Dataset records Start Marker
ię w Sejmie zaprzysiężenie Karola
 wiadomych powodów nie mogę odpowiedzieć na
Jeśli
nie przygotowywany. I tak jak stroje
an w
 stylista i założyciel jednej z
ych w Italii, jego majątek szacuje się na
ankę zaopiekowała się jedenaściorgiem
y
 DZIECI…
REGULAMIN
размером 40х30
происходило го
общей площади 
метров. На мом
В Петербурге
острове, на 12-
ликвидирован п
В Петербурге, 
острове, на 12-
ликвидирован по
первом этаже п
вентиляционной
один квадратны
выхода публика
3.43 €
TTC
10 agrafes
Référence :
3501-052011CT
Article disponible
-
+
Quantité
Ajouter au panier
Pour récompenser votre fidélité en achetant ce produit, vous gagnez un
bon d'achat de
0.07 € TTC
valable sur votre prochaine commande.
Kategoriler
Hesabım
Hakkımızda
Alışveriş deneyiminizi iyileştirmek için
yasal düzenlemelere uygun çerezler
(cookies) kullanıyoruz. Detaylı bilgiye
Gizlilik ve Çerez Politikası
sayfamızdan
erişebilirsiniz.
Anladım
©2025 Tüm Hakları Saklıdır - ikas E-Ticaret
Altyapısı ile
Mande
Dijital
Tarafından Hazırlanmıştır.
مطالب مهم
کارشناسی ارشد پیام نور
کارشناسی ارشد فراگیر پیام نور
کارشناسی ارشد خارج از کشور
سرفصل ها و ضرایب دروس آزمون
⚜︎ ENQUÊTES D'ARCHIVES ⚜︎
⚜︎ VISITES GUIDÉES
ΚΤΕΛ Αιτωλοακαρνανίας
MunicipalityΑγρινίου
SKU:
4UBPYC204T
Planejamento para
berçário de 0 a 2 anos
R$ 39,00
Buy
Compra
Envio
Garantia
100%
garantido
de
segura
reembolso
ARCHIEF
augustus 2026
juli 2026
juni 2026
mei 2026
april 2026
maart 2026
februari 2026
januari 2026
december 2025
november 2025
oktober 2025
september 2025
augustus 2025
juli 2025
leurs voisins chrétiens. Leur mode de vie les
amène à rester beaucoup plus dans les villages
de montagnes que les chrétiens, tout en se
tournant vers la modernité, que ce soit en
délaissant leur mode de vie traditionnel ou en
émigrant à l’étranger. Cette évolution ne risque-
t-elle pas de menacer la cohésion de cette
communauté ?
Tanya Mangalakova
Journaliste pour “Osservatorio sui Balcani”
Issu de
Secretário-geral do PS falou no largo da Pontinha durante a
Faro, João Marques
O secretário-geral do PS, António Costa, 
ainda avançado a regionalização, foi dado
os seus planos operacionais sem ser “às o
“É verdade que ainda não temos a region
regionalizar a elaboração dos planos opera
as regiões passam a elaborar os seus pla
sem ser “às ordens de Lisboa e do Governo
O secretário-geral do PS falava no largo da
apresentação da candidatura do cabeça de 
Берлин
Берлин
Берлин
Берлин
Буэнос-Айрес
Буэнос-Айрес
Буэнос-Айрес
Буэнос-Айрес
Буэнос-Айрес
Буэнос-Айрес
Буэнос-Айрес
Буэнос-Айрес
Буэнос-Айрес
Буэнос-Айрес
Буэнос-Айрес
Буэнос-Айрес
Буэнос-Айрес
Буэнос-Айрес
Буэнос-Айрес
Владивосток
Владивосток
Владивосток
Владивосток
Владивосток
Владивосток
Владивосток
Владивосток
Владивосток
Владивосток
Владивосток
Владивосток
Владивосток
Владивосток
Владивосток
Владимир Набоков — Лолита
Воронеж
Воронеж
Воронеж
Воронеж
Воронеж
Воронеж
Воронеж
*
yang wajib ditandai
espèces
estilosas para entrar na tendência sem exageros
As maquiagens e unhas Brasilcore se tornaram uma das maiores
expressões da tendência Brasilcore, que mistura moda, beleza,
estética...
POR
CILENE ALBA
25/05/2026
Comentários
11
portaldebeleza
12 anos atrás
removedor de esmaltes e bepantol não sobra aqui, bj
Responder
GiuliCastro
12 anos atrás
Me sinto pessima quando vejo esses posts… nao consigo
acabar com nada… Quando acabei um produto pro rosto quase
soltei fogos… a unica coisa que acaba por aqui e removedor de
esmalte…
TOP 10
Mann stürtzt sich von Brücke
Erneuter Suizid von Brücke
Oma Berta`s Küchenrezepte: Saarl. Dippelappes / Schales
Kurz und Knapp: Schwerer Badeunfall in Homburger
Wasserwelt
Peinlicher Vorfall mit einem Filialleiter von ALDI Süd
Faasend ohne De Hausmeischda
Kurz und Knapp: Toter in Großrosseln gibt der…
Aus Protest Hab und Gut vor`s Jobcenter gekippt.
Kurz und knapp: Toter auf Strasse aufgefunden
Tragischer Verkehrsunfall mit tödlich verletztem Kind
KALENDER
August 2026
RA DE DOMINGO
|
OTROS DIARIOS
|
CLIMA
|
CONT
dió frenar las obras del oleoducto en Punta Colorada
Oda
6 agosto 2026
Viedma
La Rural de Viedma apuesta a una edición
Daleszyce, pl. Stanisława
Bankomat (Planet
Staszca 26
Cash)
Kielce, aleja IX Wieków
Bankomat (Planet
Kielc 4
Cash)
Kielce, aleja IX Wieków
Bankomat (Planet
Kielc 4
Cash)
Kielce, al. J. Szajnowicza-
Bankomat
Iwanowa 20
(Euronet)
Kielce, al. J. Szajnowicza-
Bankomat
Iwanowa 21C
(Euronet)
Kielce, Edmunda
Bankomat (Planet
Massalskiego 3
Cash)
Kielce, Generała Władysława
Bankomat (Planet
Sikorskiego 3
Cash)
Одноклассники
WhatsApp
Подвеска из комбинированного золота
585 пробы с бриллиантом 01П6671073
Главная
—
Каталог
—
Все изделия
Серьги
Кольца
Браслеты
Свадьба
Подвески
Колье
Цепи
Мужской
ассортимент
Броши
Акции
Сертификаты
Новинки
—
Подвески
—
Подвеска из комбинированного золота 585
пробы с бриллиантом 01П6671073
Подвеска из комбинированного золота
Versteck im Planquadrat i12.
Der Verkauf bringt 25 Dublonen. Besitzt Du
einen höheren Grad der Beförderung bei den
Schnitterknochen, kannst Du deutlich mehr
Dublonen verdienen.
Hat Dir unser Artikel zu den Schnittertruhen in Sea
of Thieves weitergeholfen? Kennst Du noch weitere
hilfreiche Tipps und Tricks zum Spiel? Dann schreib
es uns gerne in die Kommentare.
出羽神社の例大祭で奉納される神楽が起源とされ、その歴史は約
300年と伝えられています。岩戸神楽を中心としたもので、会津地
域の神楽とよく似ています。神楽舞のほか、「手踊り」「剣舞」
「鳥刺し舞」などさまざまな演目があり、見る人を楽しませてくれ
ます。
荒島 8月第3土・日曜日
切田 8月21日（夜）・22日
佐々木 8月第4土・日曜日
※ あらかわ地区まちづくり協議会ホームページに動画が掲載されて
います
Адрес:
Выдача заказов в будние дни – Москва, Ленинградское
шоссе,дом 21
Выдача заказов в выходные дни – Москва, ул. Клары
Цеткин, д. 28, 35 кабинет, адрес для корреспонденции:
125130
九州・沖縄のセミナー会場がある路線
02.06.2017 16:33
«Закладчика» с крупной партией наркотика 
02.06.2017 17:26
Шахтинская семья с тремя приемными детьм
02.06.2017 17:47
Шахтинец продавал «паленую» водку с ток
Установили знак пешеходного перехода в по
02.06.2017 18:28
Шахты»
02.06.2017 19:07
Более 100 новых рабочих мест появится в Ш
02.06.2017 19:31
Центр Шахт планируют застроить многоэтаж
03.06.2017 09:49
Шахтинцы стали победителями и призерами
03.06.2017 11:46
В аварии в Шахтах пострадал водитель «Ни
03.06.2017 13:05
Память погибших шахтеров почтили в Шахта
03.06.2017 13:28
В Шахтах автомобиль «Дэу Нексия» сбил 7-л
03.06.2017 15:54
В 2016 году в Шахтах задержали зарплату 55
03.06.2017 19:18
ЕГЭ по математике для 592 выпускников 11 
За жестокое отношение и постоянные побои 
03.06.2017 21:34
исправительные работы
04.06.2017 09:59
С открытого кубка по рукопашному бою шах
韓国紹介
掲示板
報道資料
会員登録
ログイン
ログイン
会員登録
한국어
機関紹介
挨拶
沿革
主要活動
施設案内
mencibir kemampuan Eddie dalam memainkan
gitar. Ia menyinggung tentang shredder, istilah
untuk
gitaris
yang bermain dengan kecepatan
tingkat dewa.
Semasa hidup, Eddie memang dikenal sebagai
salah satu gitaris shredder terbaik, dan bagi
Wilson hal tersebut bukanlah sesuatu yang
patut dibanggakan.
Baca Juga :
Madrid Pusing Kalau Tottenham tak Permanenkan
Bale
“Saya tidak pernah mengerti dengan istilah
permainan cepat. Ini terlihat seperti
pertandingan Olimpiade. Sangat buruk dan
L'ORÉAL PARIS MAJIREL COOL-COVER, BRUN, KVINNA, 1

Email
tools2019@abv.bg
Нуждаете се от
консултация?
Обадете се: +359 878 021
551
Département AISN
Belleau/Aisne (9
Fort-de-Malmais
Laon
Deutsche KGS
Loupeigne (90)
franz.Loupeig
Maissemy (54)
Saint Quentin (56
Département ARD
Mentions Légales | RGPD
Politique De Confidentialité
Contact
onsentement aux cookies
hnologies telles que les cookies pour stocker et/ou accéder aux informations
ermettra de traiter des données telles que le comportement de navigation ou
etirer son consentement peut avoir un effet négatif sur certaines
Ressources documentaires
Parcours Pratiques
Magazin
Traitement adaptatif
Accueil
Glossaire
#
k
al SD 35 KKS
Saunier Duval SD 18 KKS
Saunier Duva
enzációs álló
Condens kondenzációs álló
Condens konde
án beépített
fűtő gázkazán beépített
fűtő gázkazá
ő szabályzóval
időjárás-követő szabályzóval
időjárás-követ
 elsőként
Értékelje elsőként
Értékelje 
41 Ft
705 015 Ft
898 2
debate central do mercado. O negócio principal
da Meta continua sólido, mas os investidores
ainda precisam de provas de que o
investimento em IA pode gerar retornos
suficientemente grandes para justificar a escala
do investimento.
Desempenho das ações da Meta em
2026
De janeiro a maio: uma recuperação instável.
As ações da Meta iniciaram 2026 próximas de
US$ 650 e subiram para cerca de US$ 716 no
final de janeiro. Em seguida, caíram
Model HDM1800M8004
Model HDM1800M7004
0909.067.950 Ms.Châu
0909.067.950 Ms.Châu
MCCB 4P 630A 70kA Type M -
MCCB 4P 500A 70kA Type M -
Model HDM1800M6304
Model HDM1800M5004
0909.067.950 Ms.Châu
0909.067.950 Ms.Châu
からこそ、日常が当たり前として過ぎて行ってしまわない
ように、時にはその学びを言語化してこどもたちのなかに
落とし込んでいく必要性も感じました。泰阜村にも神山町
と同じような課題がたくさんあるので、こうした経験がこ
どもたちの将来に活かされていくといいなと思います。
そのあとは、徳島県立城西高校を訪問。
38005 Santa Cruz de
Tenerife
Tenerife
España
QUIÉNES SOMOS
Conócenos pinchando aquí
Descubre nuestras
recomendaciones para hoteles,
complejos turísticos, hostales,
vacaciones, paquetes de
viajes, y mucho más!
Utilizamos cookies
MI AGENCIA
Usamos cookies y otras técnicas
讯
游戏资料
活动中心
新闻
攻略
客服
Dataset records End Marker
**Problem statement:**
Your answer should consist only of the lines from the one that holds "そのあとは、徳島県立城西高校を訪問。" to the end of the entries above, both ends included, each repeated exactly.

**Result for this exercise:**
そのあとは、徳島県立城西高校を訪問。
38005 Santa Cruz de
Tenerife
Tenerife
España
QUIÉNES SOMOS
Conócenos pinchando aquí
Descubre nuestras
recomendaciones para hoteles,
complejos turísticos, hostales,
vacaciones, paquetes de
viajes, y mucho más!
Utilizamos cookies
MI AGENCIA
Usamos cookies y otras técnicas
讯
游戏资料
活动中心
新闻
攻略
客服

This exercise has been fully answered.